Donde vivo, la justicia se impone por la fuerza. Cada vez con más frecuencia algún ladrón tiene la mala idea de tratar de robar un celular o arrancar una cartera en la Calle B de Los Ruices. Ese muchacho que seguro no supera los 18 años, que probablemente está drogado, no tiene idea de lo que ocurrirá después de arrebatarle el morral a una muchacha que camina a paso rápido en medio de la oscuridad. En cuanto empiece a correr alguien gritará “¡agárrenlo!”. De la nada, aparecerán mil zancadillas y un poco más allá esperan ansiosos los puños. En cuestión de segundos, miles de voluntades enardecidas bajarán por las escaleras hasta penetrar el asfalto. Allí se encontrarán con lo que siempre han soñado: un malandro drogado, con un celular ajeno en la mano y la mirada perdida en la primera patada que se funde con furia en su rostro. La primera duele más y con las siguientes todo se va borrando y tornando color rojo. De la nada también aparece un bate. “¡Dale, dale, dale!”, animan las voces en las ventanas ante el espectáculo de la piñata comunitaria.

Todo es oscuro y esta noche hasta el humo y una luna naranja confabularon para crear la atmósfera terrorífica. La adrenalina no deja espacio para cuestionamientos. Nadie se pregunta cómo se llama el ladrón. Cuántos años tiene. Si fue a la escuela. Si tuvo padres que alguna vez se hayan preocupado por su cuidado y educación. Nadie sabe cuándo fue la última vez que “esa lacra”, como lo llaman los vecinos que celebran la posibilidad de su muerte, recibió un abrazo. Nada importa porque la gente está rabiosa. Y eso parece darles el derecho de linchar a un ser humano. Porque estamos hartos, dicen. Porque hasta cuándo, gritan.

Qué ingenuidad este post. Que nivel de comeflorismo. Pero esta noche siento que detrás de cada malandro estamos todos, actores de esta sociedad fracasada y egoísta, que ante el horror se hace la vista gorda o lanza la primera piedra “no vaya a ser que nos maten”.

La moral del que lincha es el miedo.
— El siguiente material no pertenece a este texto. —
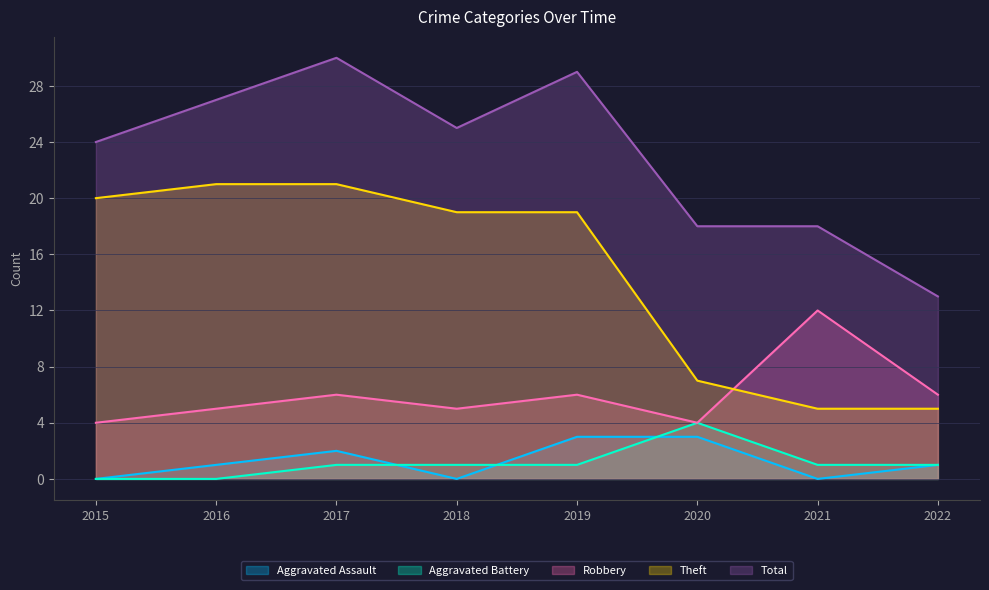

What are all the series names shown in the legend?

Aggravated Assault, Aggravated Battery, Robbery, Theft, Total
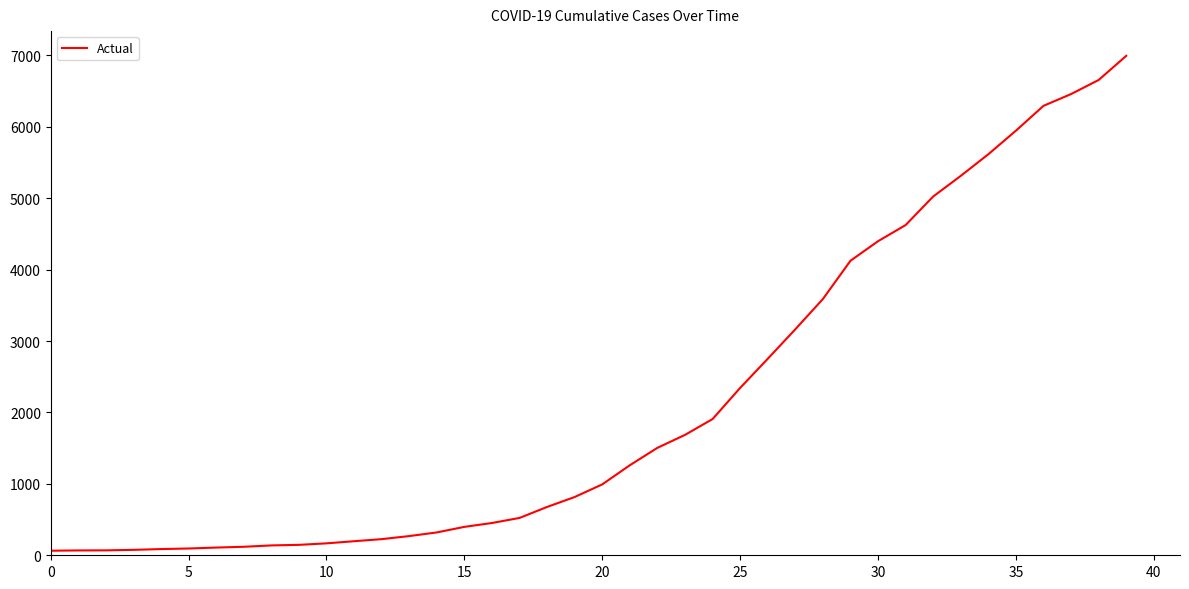

What is the maximum value shown in the chart?

6995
Miedo a morir en manos de un malandro. Parece que es mejor matar. “Sentar un precedente”, “dejar de ser pasivos”, como escribía el vecino en la comodidad del Twitter mientras otros hacen el trabajo sucio. La violencia es la comodidad y la victimización. “Que los maten a todos”. Nadie se pregunta qué hemos hecho para revertir esa realidad desde la causa. Todos esperan que venga el próximo Mesías a resolver lo que nosotros no estamos dispuestos a transformar en nuestro entorno inmediato.

A nadie le ha importado nunca el ladrón anónimo. Ni a sus padres, ni a su comunidad, ni a sus maestros, ni a su gobierno, ni a su país, ni a sí mismo. No sorprenden sus acciones. Pero el que lanza la patada quizás es un profesional educado o al menos alguien que comió tres veces al día. Tal vez el primero que metió la zancadilla va todos los días al trabajo, se pone las manos en la cabeza y exclama “qué mal estamos”. Sufre de un vacío distinto. Quiere que todo cambie, pero no quiere cambiar, porque en el fondo no cree en sí mismo, no sabe quién es ni lo que puede dar para que su realidad mejore. Lo único que se le ocurre es matar a los malandros. No se da cuenta que su “solución” no hace sino alimentar el monstruo. No es capaz de notar que su remedio es peor que la enfermedad.

Suena la sirena de una ambulancia. La policía y los paramédicos forcejean para poder llevarse al malandro malherido. Mientras la sirena se pierde en la bruma de la calima se escucha la algarabía de los vecinos. Sienten que esta vez ganaron.